# [INFORMATION GIVEN]
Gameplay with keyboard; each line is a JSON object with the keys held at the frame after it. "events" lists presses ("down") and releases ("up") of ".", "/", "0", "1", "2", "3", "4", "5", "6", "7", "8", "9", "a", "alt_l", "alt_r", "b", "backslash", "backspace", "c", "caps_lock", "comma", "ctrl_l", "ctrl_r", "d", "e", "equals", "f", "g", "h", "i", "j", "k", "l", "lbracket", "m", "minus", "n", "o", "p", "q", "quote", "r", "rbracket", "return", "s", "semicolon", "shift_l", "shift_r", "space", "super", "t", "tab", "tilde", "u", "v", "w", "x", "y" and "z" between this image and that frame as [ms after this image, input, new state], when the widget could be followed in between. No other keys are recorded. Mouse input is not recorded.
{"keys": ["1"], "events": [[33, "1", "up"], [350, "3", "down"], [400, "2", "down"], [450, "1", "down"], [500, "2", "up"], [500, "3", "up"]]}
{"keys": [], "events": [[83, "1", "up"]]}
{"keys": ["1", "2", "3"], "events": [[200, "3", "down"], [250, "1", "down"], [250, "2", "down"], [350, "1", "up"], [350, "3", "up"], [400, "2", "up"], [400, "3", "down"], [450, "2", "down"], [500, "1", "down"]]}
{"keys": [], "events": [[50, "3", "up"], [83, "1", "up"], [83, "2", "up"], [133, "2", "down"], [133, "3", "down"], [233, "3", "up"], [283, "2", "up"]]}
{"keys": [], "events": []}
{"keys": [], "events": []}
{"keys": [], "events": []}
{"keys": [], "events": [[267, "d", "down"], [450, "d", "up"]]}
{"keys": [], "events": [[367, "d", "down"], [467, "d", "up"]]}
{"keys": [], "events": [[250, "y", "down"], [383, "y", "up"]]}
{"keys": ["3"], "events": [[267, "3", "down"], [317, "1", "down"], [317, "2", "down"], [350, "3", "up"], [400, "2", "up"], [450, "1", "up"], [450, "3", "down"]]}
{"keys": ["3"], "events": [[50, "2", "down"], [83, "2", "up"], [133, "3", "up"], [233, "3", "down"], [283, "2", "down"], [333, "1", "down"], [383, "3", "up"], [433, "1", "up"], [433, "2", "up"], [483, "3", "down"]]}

# [EXERCISE GOAL]
Please copy all of the data above exactly.

# [FINISHED TASK]
Gameplay with keyboard; each line is a JSON object with the keys held at the frame after it. "events" lists presses ("down") and releases ("up") of ".", "/", "0", "1", "2", "3", "4", "5", "6", "7", "8", "9", "a", "alt_l", "alt_r", "b", "backslash", "backspace", "c", "caps_lock", "comma", "ctrl_l", "ctrl_r", "d", "e", "equals", "f", "g", "h", "i", "j", "k", "l", "lbracket", "m", "minus", "n", "o", "p", "q", "quote", "r", "rbracket", "return", "s", "semicolon", "shift_l", "shift_r", "space", "super", "t", "tab", "tilde", "u", "v", "w", "x", "y" and "z" between this image and that frame as [ms after this image, input, new state], when the widget could be followed in between. No other keys are recorded. Mouse input is not recorded.
{"keys": ["1"], "events": [[33, "1", "up"], [350, "3", "down"], [400, "2", "down"], [450, "1", "down"], [500, "2", "up"], [500, "3", "up"]]}
{"keys": [], "events": [[83, "1", "up"]]}
{"keys": ["1", "2", "3"], "events": [[200, "3", "down"], [250, "1", "down"], [250, "2", "down"], [350, "1", "up"], [350, "3", "up"], [400, "2", "up"], [400, "3", "down"], [450, "2", "down"], [500, "1", "down"]]}
{"keys": [], "events": [[50, "3", "up"], [83, "1", "up"], [83, "2", "up"], [133, "2", "down"], [133, "3", "down"], [233, "3", "up"], [283, "2", "up"]]}
{"keys": [], "events": []}
{"keys": [], "events": []}
{"keys": [], "events": []}
{"keys": [], "events": [[267, "d", "down"], [450, "d", "up"]]}
{"keys": [], "events": [[367, "d", "down"], [467, "d", "up"]]}
{"keys": [], "events": [[250, "y", "down"], [383, "y", "up"]]}
{"keys": ["3"], "events": [[267, "3", "down"], [317, "1", "down"], [317, "2", "down"], [350, "3", "up"], [400, "2", "up"], [450, "1", "up"], [450, "3", "down"]]}
{"keys": ["3"], "events": [[50, "2", "down"], [83, "2", "up"], [133, "3", "up"], [233, "3", "down"], [283, "2", "down"], [333, "1", "down"], [383, "3", "up"], [433, "1", "up"], [433, "2", "up"], [483, "3", "down"]]}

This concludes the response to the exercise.